A exclusão da produção de Tartaruga Verde foi sugerida uma vez que a PPSA e a Petrobras, operadora do campo, ainda não concluíram as negociações definitivas sobre volumes e participações na jazida compartilhada. A produção do campo tinha sido estimada em 480 mil barris de petróleo.
As empresas interessadas em participar do leilão têm até o dia 22 de maio para entregar a documentação necessária. O resultado da habilitação será divulgado no dia seguinte, sendo que o prazo para recurso será de dois dias.
A PPSA recebeu 118 manifestações e comentários ao pré-edital. O edital ficou aberto para consulta por 30 dias.

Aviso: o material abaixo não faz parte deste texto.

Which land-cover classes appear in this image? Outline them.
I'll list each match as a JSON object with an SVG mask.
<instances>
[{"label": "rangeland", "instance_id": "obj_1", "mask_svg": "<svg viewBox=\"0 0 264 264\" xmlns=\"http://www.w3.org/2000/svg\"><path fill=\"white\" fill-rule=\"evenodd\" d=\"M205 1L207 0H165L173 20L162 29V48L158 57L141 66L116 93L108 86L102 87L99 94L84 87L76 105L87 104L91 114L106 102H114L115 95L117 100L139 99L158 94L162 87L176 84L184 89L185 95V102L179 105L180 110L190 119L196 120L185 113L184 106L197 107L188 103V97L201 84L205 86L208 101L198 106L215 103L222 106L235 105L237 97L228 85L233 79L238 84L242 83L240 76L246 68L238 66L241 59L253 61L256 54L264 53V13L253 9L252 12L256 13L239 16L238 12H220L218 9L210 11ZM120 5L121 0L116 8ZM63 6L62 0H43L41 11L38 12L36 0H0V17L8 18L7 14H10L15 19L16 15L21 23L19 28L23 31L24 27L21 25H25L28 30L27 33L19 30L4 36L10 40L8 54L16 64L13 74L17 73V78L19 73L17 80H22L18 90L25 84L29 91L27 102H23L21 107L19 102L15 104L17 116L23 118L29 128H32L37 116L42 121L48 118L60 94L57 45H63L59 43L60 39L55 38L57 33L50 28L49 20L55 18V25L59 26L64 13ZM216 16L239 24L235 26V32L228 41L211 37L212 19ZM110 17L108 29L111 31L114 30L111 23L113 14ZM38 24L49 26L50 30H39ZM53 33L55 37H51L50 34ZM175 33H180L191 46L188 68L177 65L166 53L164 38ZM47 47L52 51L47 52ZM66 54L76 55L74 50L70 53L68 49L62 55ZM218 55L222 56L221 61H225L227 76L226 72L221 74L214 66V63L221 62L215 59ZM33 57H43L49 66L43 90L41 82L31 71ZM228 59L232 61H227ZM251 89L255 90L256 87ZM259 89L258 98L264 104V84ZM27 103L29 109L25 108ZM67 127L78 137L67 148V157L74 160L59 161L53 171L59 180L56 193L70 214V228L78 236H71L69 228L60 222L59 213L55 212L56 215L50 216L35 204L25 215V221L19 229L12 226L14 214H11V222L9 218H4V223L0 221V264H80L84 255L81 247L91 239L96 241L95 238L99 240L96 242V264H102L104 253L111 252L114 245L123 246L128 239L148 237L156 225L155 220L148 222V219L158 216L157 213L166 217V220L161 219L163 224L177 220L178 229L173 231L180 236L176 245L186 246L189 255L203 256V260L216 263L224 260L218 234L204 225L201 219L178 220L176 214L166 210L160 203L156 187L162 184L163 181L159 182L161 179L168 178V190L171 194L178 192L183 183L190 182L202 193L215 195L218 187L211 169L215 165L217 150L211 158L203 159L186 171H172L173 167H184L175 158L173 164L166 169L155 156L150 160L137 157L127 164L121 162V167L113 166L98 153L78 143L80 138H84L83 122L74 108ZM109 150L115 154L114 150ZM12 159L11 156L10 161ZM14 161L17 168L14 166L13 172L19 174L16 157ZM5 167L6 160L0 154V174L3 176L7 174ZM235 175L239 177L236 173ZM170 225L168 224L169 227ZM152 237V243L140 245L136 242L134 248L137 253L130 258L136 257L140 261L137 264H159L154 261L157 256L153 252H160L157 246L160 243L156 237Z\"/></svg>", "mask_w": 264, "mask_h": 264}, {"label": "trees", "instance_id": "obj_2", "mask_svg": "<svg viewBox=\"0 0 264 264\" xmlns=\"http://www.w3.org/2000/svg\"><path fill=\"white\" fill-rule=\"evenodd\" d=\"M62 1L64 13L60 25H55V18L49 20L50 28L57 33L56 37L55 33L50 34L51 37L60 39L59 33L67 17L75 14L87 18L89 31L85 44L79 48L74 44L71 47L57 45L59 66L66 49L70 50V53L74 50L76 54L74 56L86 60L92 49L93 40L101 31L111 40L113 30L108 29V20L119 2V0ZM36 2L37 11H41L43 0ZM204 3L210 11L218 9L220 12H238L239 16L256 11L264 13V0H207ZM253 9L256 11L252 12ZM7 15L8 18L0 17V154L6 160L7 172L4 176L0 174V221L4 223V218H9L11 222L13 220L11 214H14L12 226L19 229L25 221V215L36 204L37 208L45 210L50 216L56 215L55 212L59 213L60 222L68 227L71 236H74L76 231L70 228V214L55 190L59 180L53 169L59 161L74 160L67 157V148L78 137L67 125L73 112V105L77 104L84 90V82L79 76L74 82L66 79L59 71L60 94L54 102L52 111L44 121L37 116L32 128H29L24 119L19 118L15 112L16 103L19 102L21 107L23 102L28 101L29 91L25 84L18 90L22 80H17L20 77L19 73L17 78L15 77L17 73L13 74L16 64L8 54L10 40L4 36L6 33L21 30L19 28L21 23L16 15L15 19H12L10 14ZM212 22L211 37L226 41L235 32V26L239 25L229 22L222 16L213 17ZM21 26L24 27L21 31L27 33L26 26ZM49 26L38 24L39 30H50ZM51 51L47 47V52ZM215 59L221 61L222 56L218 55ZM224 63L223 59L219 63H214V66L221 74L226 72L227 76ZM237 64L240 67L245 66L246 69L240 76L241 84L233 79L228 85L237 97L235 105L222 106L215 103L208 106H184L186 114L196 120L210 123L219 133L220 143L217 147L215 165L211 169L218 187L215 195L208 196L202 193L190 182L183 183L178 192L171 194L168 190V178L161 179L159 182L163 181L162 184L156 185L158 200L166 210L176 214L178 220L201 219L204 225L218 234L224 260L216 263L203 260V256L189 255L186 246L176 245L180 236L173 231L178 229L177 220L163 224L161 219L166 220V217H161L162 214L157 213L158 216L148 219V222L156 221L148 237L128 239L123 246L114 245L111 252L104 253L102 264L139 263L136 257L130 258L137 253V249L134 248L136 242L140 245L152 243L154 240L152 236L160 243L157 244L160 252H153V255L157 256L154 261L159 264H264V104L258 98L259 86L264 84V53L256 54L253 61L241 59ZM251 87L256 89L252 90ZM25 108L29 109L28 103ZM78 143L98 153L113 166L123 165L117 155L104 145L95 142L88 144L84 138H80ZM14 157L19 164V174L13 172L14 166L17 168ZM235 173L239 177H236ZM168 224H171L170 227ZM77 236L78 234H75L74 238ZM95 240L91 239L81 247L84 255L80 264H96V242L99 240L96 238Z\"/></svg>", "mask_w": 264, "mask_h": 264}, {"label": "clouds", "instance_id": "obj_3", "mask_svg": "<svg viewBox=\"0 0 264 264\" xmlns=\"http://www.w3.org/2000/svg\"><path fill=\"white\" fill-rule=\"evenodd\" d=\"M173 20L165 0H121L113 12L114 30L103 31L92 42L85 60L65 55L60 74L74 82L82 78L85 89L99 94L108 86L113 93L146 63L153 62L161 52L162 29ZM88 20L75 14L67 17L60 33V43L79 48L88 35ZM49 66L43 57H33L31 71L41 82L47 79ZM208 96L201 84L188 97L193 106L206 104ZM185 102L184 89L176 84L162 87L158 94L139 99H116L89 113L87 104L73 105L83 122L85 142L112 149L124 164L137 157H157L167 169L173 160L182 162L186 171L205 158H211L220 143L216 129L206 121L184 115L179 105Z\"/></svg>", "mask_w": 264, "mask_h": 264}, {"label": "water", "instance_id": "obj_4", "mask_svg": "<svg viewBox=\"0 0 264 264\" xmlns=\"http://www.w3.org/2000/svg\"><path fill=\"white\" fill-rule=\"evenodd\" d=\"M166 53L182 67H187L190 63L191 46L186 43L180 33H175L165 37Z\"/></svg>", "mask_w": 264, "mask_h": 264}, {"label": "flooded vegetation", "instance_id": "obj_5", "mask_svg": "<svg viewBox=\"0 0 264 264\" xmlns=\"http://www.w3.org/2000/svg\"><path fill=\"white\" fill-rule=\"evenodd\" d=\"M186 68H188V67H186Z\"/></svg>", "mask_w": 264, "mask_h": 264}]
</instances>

O leilão terá três contratos distintos para cada campo, com prazo de um ano e volumes de produção estimados em 1,6 milhão de barris de óleo para Mero, 600 mil barris para Lula e 120 mil barris para Sapinhoá. Cada lote poderá ser arrematado por um único comprador ou por empresas diferentes.
As empresas interessadas poderão disputar os contratos isoladas ou em consórcio, sendo que grupos estrangeiros só poderão participar através de associações com empresas brasileiras, sem liderar o consórcio. O critério de julgamento das propostas será feito com base no maior ágio sob o Preço de Referência do Petróleo (PRP), determinado pela ANP. A remuneração à União ocorrerá a cada retirada de carga.
Caso haja diferença igual ou inferior a 10% do ágio apresentado pela empresa com melhor proposta, será iniciada uma nova etapa de lances sucessivos. As propostas terão, obrigatoriamente, que ter valor superior ao da maior oferta de ágio apresentada anteriormente. Se houver empate, e as empresas não se dispuserem a apresentar novos lances, será realizado um sorteio para definir o vencedor.
Se algum contrato não for arrematado, a PPSA abrirá ao final do processo uma etapa para a repescagem. Nessa fase, as empresas poderão apresentar novas propostas, que serão avaliadas com base na menor oferta de deságio.